ISBN: 978-3-7496-1013-6
183 Seiten, EUR 25.--
Nun hat das Buch „Erziehung zur Freiheit“ einen
würdigen Nachfolger bekommen. Die Journalistin Uschi Entenmann hat in
Zusammenarbeit mit und am Beispiel der Freien Waldorfschule Engelberg
einen großformatigen Band verfasst, der dem Leser einen Blick hinter
die Kulissen dieser Schule eröffnet und zugleich allgemein über die
Grundzüge der Waldorfpädagogik informiert. Sie tut das ganz individuell
durch die Vorstellung einer Schüler- und Lehrerpersönlickeit aus jeder
Klassenstufe. Die vielen Fotos machen neugierig auf die völlig
unterschiedlichen Menschen und wenige Sätze genügen um einen Eindruck
von der Vielfalt zu bekommen, die an dieser Schule lebt. Neben den
Kurzbiographien kommen die Lehrer ausführlicher zu Wort, indem sie
Einblicke in den Unterricht ihrer Klassenstufe gewähren. Das geschieht
stellenweise mit großer Offenheit.

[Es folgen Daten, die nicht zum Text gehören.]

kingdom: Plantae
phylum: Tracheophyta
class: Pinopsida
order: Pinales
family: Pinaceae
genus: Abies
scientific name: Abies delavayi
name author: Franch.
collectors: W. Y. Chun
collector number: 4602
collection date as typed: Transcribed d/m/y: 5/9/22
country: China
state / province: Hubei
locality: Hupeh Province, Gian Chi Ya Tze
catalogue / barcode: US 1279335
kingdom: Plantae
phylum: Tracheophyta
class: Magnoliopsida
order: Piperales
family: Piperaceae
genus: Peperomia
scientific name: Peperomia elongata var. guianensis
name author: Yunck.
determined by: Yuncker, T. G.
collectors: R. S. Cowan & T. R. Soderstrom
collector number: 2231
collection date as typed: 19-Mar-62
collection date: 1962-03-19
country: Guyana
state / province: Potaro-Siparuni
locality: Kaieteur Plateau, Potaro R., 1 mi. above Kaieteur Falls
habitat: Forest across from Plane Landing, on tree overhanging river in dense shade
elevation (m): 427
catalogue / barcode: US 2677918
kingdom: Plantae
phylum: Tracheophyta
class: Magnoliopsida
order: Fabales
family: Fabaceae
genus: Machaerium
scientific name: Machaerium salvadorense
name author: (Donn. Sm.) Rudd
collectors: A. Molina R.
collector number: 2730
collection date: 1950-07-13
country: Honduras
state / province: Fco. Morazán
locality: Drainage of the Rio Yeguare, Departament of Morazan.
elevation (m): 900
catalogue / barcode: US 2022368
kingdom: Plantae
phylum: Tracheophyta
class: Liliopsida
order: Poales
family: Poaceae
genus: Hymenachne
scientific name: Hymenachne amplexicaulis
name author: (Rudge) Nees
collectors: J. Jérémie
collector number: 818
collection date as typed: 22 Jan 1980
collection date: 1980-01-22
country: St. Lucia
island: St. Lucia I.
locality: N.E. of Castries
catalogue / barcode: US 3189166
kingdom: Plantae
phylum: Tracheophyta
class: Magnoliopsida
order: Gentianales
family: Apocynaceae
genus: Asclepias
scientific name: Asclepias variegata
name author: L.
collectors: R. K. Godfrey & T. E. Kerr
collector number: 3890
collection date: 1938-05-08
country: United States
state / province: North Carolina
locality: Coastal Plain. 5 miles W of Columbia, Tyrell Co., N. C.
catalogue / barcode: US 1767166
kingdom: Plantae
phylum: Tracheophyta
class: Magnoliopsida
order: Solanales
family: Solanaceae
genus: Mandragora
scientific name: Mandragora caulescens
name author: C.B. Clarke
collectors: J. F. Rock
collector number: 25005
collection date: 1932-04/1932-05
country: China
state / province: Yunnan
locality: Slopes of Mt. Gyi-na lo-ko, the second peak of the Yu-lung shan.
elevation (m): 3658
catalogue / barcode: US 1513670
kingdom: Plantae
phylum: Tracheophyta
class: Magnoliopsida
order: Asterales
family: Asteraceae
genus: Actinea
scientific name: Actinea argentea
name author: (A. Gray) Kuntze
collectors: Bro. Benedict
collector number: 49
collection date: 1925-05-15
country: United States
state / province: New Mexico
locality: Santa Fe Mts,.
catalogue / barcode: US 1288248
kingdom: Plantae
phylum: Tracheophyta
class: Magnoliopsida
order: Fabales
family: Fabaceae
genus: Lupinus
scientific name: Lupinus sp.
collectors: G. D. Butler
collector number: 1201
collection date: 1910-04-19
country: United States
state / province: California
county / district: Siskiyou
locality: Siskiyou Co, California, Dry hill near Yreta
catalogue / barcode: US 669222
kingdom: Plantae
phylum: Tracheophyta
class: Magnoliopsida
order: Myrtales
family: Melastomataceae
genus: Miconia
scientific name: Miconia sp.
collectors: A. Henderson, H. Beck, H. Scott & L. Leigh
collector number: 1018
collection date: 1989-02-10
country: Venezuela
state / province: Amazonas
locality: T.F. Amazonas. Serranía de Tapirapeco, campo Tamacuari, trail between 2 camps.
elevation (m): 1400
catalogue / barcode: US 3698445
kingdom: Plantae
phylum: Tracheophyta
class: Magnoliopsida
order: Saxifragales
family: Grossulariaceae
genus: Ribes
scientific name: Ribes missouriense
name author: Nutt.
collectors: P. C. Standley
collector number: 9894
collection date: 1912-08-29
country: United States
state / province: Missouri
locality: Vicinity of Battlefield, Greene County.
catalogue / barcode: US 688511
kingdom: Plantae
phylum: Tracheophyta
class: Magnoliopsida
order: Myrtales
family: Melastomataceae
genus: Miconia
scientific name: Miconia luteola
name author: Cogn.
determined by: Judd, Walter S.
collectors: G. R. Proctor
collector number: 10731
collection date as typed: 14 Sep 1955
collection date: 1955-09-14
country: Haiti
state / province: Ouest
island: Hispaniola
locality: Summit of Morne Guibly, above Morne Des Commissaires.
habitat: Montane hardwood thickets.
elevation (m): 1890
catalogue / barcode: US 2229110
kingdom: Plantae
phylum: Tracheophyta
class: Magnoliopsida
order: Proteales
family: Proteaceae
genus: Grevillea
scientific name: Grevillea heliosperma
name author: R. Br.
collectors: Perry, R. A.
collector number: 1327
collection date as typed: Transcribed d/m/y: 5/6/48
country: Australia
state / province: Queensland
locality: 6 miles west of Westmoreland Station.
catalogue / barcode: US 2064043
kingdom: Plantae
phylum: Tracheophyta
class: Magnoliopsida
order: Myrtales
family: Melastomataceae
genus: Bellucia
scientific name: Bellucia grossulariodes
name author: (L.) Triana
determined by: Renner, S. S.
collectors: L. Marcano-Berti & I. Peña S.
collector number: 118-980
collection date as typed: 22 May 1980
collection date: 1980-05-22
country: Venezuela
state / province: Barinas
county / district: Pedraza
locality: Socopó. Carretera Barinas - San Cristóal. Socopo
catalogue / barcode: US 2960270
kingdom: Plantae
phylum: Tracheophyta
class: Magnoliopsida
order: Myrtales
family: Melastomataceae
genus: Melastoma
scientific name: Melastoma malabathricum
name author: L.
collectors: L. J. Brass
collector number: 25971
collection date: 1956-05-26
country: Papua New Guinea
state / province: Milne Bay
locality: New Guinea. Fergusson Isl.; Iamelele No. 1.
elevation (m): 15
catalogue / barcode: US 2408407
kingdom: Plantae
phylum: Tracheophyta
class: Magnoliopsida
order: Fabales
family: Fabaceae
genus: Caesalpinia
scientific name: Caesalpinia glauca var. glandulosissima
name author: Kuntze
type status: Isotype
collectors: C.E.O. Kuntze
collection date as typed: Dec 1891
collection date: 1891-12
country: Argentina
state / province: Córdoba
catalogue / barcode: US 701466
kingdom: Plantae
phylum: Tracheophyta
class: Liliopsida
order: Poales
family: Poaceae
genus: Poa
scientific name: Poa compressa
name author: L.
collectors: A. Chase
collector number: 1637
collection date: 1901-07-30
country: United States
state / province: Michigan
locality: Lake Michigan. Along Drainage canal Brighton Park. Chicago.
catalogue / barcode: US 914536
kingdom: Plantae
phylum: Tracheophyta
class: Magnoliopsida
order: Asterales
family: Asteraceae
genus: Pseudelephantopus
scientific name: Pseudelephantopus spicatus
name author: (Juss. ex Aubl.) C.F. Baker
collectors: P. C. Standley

Dadurch dass die Lehrer bereit sind,
auch von ihren Schwierigkeiten zu erzählen, werden die Berichte
authentisch und verkommen nicht zum Werbeblock. Das Mittelstufenkonzept
wird ebenso erläutert wie der Förderunterricht und die möglichen
Abschlüsse, es wird von den Praktika, der Orchesterarbeit, den
Klassenspielen und dem praktisch-künstlerischen Unterricht erzählt,
wobei auch Insider noch neue Ansätze entdecken können. Die Eltern
kommen in Bezug auf das Elternengagement und ihre Erfahrungen zu Wort
und einige Absolventen schildern ihren weiteren Werdegang. Die
besondere Geschichte der Engelberger Schule zeigt, wie sich der
Waldorfimpuls dort entwickeln konnte. Ein zentraler und bewegender
Artikel beschäftigt sich intensiv mit der Frage nach der Aktualität der
Waldorfpädagogik heute. Zusammenfassende Übersichtskästen und ein
ausführliches Glossar schaffen Struktur. Ein bisschen schade ist, dass
das Cover, das stimmig den Untertitel „Wie Waldorfpädaogik Menschen
wachsen lässt“ aufnimmt, durch die tafelgrüne Grundfarbe eher zum
„Undercover“ wird. Der Spagat gelingt: so bunt und beispielhaft die
einzelnen gezeigten Puzzlestücke sind, so lebendig ist das sich
ergebende Gesamtbild. Die Darstellung ist wahrhaftig und beseelt und
spricht sich im besten Sinne selbst aus. Waldorfinteressierte können
sich so ihr eigenes Bild machen und finden viele ihrer Fragen
beantwortet, sie können in eine Stimmung eintauchen und quasi in einen
Dialog treten, während Waldorferfahrene manches wiederentdecken und mit
ihrer eigenen Schule vergleichen können. Gerade die Momentaufnahmen
machen den Reiz dieses Buches aus und die Begeisterung der Beteiligten
springt über.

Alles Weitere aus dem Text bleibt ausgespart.